**What to work on**
Rewrite all of the data below with "compact JSON array" changed to "single-line JSON array" and everything else kept the same. Leave the pictures out of your version.

**Input for this task**
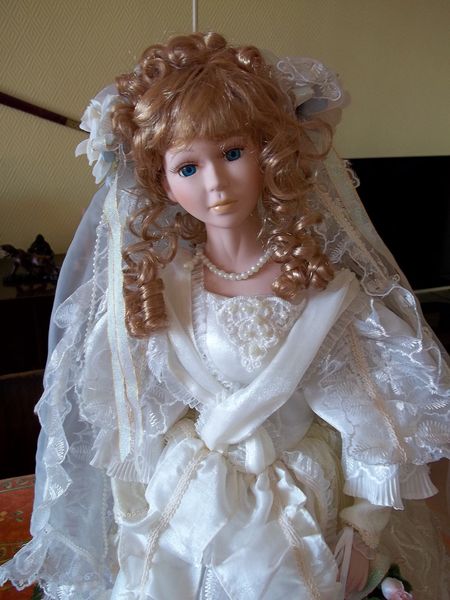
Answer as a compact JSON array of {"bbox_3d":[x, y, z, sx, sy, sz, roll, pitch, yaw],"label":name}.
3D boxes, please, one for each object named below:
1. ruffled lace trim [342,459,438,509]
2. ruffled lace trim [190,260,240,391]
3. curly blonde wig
[{"bbox_3d":[0.149,0.165,0.500,0.080,0.042,0.050,-1,8,-9],"label":"ruffled lace trim"},{"bbox_3d":[-0.009,0.022,0.490,0.045,0.110,0.035,1,8,6],"label":"ruffled lace trim"},{"bbox_3d":[-0.002,-0.106,0.525,0.195,0.265,0.170,-7,5,-4],"label":"curly blonde wig"}]

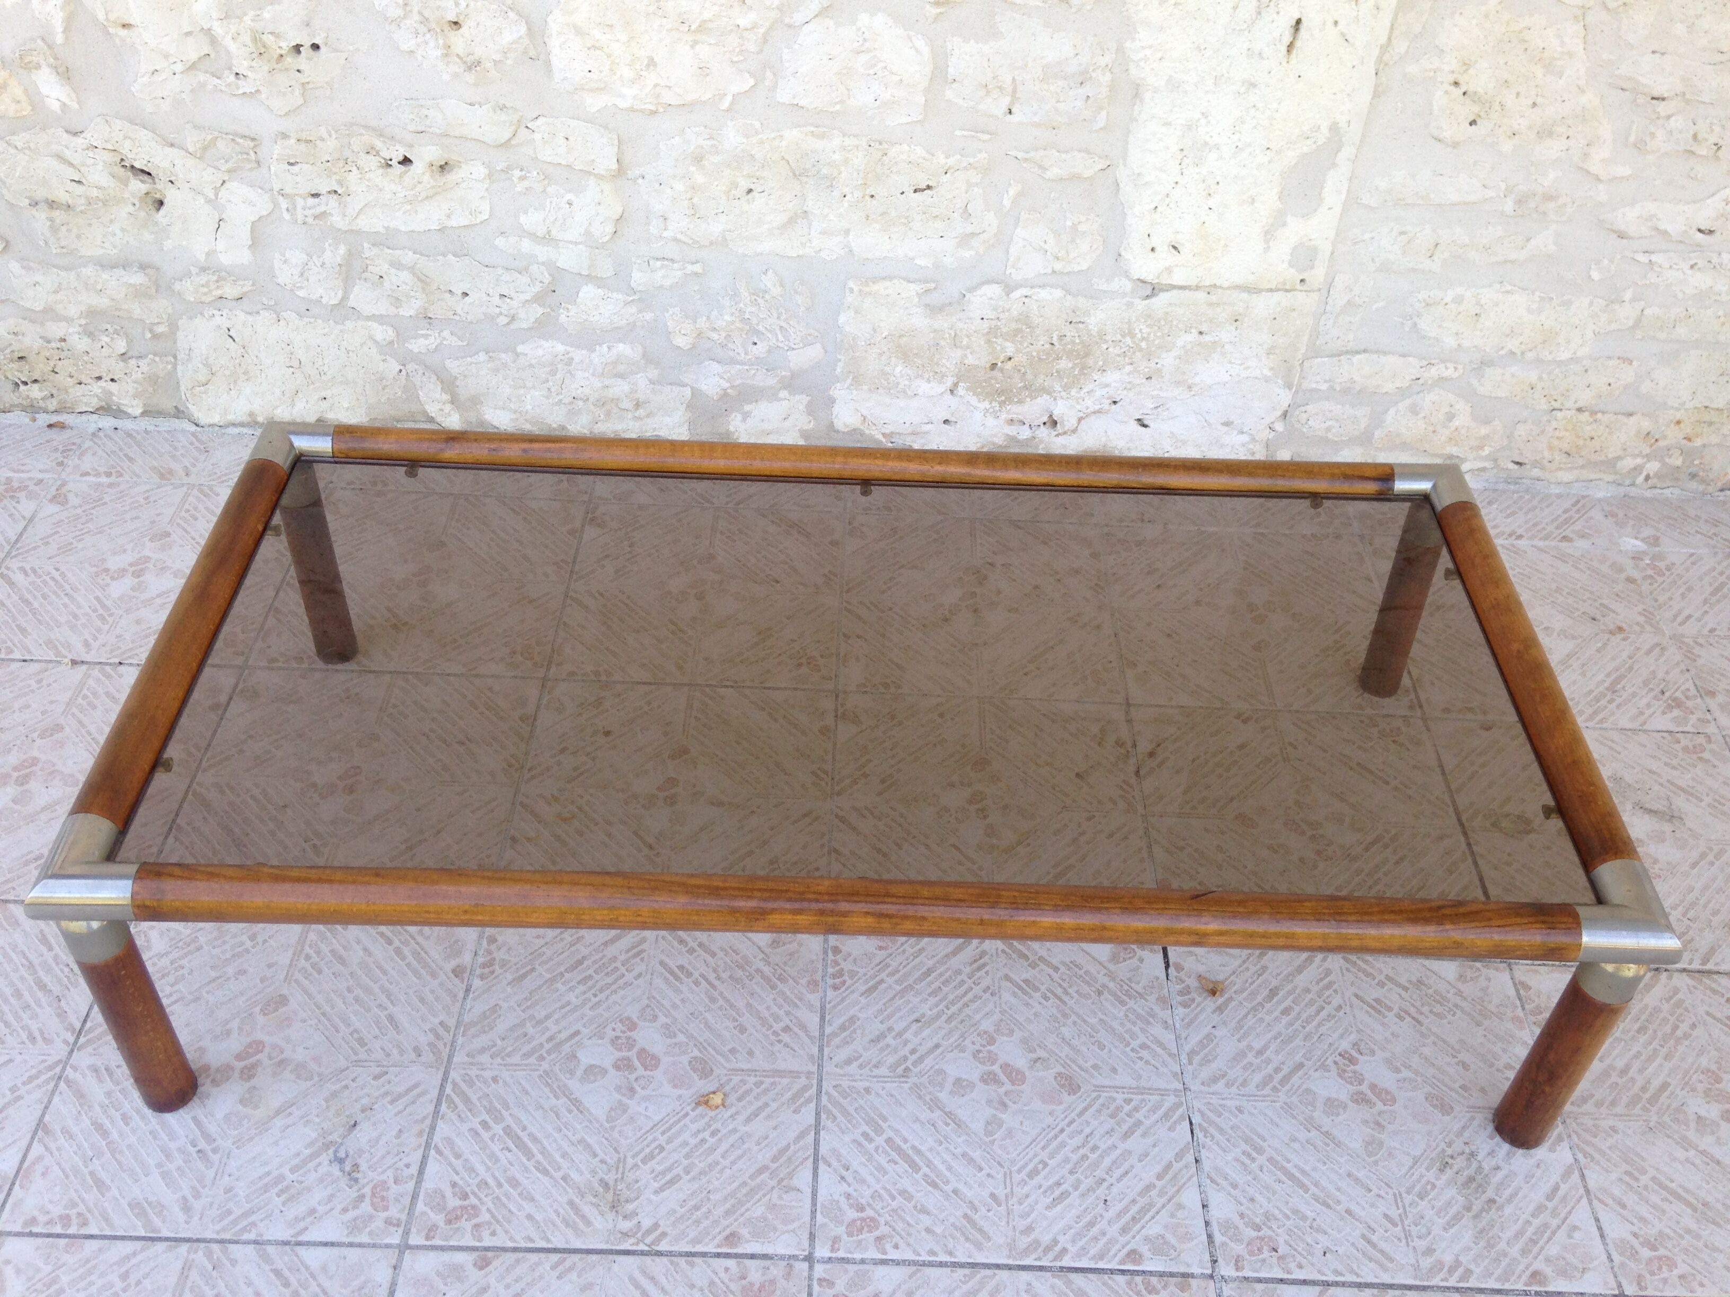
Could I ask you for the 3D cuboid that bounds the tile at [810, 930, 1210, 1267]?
[{"bbox_3d":[0.129,0.415,1.537,0.340,0.010,0.349,2,41,-1],"label":"tile"}]

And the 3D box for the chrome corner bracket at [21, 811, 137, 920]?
[{"bbox_3d":[-0.611,0.175,1.317,0.082,0.043,0.082,2,41,-1],"label":"chrome corner bracket"}]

**Task response**
Answer as a single-line JSON array of {"bbox_3d":[x, y, z, sx, sy, sz, roll, pitch, yaw],"label":name}.
3D boxes, please, one for each object named below:
1. ruffled lace trim [342,459,438,509]
2. ruffled lace trim [190,260,240,391]
3. curly blonde wig
[{"bbox_3d":[0.149,0.165,0.500,0.080,0.042,0.050,-1,8,-9],"label":"ruffled lace trim"},{"bbox_3d":[-0.009,0.022,0.490,0.045,0.110,0.035,1,8,6],"label":"ruffled lace trim"},{"bbox_3d":[-0.002,-0.106,0.525,0.195,0.265,0.170,-7,5,-4],"label":"curly blonde wig"}]

Could I ask you for the 3D cuboid that bounds the tile at [810, 930, 1210, 1267]?
[{"bbox_3d":[0.129,0.415,1.537,0.340,0.010,0.349,2,41,-1],"label":"tile"}]

And the 3D box for the chrome corner bracket at [21, 811, 137, 920]?
[{"bbox_3d":[-0.611,0.175,1.317,0.082,0.043,0.082,2,41,-1],"label":"chrome corner bracket"}]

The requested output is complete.